- WORK INSTRUCTION:
Can you repeat every line of the entries below word for word, with nothing changed or left out?

─── PROVIDED DATA

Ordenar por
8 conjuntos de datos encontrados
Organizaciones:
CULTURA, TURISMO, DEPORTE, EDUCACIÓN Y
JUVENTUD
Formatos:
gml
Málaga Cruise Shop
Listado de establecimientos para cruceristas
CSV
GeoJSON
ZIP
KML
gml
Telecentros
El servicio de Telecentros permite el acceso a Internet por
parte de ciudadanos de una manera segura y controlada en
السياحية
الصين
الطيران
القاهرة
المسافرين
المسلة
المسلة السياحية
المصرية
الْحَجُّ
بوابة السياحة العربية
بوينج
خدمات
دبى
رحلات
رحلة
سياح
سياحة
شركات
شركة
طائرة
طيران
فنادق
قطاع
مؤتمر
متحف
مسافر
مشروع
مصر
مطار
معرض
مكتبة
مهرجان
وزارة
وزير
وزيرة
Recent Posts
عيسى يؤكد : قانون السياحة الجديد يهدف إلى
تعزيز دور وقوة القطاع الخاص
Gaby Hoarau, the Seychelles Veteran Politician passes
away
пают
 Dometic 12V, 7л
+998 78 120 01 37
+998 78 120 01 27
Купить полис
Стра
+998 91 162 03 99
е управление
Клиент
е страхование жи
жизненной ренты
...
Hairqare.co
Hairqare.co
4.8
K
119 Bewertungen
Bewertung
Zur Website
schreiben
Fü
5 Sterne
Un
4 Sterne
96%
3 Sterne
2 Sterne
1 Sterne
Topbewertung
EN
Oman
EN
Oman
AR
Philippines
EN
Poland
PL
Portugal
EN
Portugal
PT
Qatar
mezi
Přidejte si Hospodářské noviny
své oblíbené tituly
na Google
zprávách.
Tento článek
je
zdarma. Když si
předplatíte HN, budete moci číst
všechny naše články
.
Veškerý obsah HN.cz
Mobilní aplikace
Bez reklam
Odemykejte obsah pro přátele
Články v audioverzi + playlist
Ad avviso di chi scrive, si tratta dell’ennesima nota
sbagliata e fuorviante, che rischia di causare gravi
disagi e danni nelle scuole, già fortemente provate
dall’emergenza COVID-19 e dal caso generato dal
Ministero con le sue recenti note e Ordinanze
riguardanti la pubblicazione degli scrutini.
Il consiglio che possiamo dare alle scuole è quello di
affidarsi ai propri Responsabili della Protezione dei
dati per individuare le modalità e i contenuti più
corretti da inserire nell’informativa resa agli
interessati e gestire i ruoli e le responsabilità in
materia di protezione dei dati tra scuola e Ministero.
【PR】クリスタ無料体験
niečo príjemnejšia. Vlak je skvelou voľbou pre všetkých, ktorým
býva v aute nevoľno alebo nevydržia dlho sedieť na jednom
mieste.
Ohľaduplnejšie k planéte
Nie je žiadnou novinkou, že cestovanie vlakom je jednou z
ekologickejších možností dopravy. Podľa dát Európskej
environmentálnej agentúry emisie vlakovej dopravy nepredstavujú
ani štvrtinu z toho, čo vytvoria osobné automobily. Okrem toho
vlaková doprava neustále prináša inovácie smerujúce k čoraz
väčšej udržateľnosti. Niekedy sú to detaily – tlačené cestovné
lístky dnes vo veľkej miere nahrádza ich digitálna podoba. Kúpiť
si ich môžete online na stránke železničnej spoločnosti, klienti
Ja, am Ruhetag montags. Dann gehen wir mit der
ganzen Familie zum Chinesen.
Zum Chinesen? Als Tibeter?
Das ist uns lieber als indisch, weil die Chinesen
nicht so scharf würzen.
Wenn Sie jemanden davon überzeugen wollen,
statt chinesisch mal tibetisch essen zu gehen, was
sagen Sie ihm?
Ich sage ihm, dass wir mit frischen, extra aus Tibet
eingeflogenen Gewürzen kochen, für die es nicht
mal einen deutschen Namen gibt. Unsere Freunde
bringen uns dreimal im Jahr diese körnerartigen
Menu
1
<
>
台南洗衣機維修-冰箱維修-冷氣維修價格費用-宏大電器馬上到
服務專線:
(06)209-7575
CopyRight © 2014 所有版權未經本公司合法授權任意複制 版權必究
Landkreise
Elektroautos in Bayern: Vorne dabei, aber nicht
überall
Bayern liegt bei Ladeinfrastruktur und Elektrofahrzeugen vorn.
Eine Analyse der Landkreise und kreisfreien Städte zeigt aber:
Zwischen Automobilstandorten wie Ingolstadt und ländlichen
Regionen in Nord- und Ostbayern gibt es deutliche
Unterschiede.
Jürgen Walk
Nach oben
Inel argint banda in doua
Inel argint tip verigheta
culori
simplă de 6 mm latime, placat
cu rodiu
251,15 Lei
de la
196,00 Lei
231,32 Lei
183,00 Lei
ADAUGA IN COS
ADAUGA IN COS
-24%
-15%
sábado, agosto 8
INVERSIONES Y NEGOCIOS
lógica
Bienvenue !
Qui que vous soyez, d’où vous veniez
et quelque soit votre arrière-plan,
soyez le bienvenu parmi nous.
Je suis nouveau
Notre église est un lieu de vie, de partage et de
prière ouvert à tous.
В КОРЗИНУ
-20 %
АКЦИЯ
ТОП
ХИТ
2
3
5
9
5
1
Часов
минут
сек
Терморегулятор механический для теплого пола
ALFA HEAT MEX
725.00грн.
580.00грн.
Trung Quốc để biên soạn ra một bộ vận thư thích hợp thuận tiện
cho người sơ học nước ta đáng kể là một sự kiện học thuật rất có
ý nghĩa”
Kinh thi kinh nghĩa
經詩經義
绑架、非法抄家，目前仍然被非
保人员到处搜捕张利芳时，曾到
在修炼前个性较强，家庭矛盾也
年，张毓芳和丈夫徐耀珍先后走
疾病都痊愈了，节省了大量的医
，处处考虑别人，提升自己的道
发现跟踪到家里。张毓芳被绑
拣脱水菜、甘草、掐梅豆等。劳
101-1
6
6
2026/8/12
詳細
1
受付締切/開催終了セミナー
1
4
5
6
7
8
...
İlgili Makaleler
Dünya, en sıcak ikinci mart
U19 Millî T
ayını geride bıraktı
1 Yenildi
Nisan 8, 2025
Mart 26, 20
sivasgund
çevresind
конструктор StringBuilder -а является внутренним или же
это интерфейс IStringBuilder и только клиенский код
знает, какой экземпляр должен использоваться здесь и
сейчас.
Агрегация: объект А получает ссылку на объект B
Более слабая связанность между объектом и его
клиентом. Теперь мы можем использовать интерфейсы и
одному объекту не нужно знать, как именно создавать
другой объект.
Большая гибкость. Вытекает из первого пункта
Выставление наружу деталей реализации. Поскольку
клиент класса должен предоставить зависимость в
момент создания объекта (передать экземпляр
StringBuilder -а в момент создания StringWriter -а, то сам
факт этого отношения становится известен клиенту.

──────

- WRITTEN SOLUTION:
Ordenar por
8 conjuntos de datos encontrados
Organizaciones:
CULTURA, TURISMO, DEPORTE, EDUCACIÓN Y
JUVENTUD
Formatos:
gml
Málaga Cruise Shop
Listado de establecimientos para cruceristas
CSV
GeoJSON
ZIP
KML
gml
Telecentros
El servicio de Telecentros permite el acceso a Internet por
parte de ciudadanos de una manera segura y controlada en
السياحية
الصين
الطيران
القاهرة
المسافرين
المسلة
المسلة السياحية
المصرية
الْحَجُّ
بوابة السياحة العربية
بوينج
خدمات
دبى
رحلات
رحلة
سياح
سياحة
شركات
شركة
طائرة
طيران
فنادق
قطاع
مؤتمر
متحف
مسافر
مشروع
مصر
مطار
معرض
مكتبة
مهرجان
وزارة
وزير
وزيرة
Recent Posts
عيسى يؤكد : قانون السياحة الجديد يهدف إلى
تعزيز دور وقوة القطاع الخاص
Gaby Hoarau, the Seychelles Veteran Politician passes
away
пают
 Dometic 12V, 7л
+998 78 120 01 37
+998 78 120 01 27
Купить полис
Стра
+998 91 162 03 99
е управление
Клиент
е страхование жи
жизненной ренты
...
Hairqare.co
Hairqare.co
4.8
K
119 Bewertungen
Bewertung
Zur Website
schreiben
Fü
5 Sterne
Un
4 Sterne
96%
3 Sterne
2 Sterne
1 Sterne
Topbewertung
EN
Oman
EN
Oman
AR
Philippines
EN
Poland
PL
Portugal
EN
Portugal
PT
Qatar
mezi
Přidejte si Hospodářské noviny
své oblíbené tituly
na Google
zprávách.
Tento článek
je
zdarma. Když si
předplatíte HN, budete moci číst
všechny naše články
.
Veškerý obsah HN.cz
Mobilní aplikace
Bez reklam
Odemykejte obsah pro přátele
Články v audioverzi + playlist
Ad avviso di chi scrive, si tratta dell’ennesima nota
sbagliata e fuorviante, che rischia di causare gravi
disagi e danni nelle scuole, già fortemente provate
dall’emergenza COVID-19 e dal caso generato dal
Ministero con le sue recenti note e Ordinanze
riguardanti la pubblicazione degli scrutini.
Il consiglio che possiamo dare alle scuole è quello di
affidarsi ai propri Responsabili della Protezione dei
dati per individuare le modalità e i contenuti più
corretti da inserire nell’informativa resa agli
interessati e gestire i ruoli e le responsabilità in
materia di protezione dei dati tra scuola e Ministero.
【PR】クリスタ無料体験
niečo príjemnejšia. Vlak je skvelou voľbou pre všetkých, ktorým
býva v aute nevoľno alebo nevydržia dlho sedieť na jednom
mieste.
Ohľaduplnejšie k planéte
Nie je žiadnou novinkou, že cestovanie vlakom je jednou z
ekologickejších možností dopravy. Podľa dát Európskej
environmentálnej agentúry emisie vlakovej dopravy nepredstavujú
ani štvrtinu z toho, čo vytvoria osobné automobily. Okrem toho
vlaková doprava neustále prináša inovácie smerujúce k čoraz
väčšej udržateľnosti. Niekedy sú to detaily – tlačené cestovné
lístky dnes vo veľkej miere nahrádza ich digitálna podoba. Kúpiť
si ich môžete online na stránke železničnej spoločnosti, klienti
Ja, am Ruhetag montags. Dann gehen wir mit der
ganzen Familie zum Chinesen.
Zum Chinesen? Als Tibeter?
Das ist uns lieber als indisch, weil die Chinesen
nicht so scharf würzen.
Wenn Sie jemanden davon überzeugen wollen,
statt chinesisch mal tibetisch essen zu gehen, was
sagen Sie ihm?
Ich sage ihm, dass wir mit frischen, extra aus Tibet
eingeflogenen Gewürzen kochen, für die es nicht
mal einen deutschen Namen gibt. Unsere Freunde
bringen uns dreimal im Jahr diese körnerartigen
Menu
1
<
>
台南洗衣機維修-冰箱維修-冷氣維修價格費用-宏大電器馬上到
服務專線:
(06)209-7575
CopyRight © 2014 所有版權未經本公司合法授權任意複制 版權必究
Landkreise
Elektroautos in Bayern: Vorne dabei, aber nicht
überall
Bayern liegt bei Ladeinfrastruktur und Elektrofahrzeugen vorn.
Eine Analyse der Landkreise und kreisfreien Städte zeigt aber:
Zwischen Automobilstandorten wie Ingolstadt und ländlichen
Regionen in Nord- und Ostbayern gibt es deutliche
Unterschiede.
Jürgen Walk
Nach oben
Inel argint banda in doua
Inel argint tip verigheta
culori
simplă de 6 mm latime, placat
cu rodiu
251,15 Lei
de la
196,00 Lei
231,32 Lei
183,00 Lei
ADAUGA IN COS
ADAUGA IN COS
-24%
-15%
sábado, agosto 8
INVERSIONES Y NEGOCIOS
lógica
Bienvenue !
Qui que vous soyez, d’où vous veniez
et quelque soit votre arrière-plan,
soyez le bienvenu parmi nous.
Je suis nouveau
Notre église est un lieu de vie, de partage et de
prière ouvert à tous.
В КОРЗИНУ
-20 %
АКЦИЯ
ТОП
ХИТ
2
3
5
9
5
1
Часов
минут
сек
Терморегулятор механический для теплого пола
ALFA HEAT MEX
725.00грн.
580.00грн.
Trung Quốc để biên soạn ra một bộ vận thư thích hợp thuận tiện
cho người sơ học nước ta đáng kể là một sự kiện học thuật rất có
ý nghĩa”
Kinh thi kinh nghĩa
經詩經義
绑架、非法抄家，目前仍然被非
保人员到处搜捕张利芳时，曾到
在修炼前个性较强，家庭矛盾也
年，张毓芳和丈夫徐耀珍先后走
疾病都痊愈了，节省了大量的医
，处处考虑别人，提升自己的道
发现跟踪到家里。张毓芳被绑
拣脱水菜、甘草、掐梅豆等。劳
101-1
6
6
2026/8/12
詳細
1
受付締切/開催終了セミナー
1
4
5
6
7
8
...
İlgili Makaleler
Dünya, en sıcak ikinci mart
U19 Millî T
ayını geride bıraktı
1 Yenildi
Nisan 8, 2025
Mart 26, 20
sivasgund
çevresind
конструктор StringBuilder -а является внутренним или же
это интерфейс IStringBuilder и только клиенский код
знает, какой экземпляр должен использоваться здесь и
сейчас.
Агрегация: объект А получает ссылку на объект B
Более слабая связанность между объектом и его
клиентом. Теперь мы можем использовать интерфейсы и
одному объекту не нужно знать, как именно создавать
другой объект.
Большая гибкость. Вытекает из первого пункта
Выставление наружу деталей реализации. Поскольку
клиент класса должен предоставить зависимость в
момент создания объекта (передать экземпляр
StringBuilder -а в момент создания StringWriter -а, то сам
факт этого отношения становится известен клиенту.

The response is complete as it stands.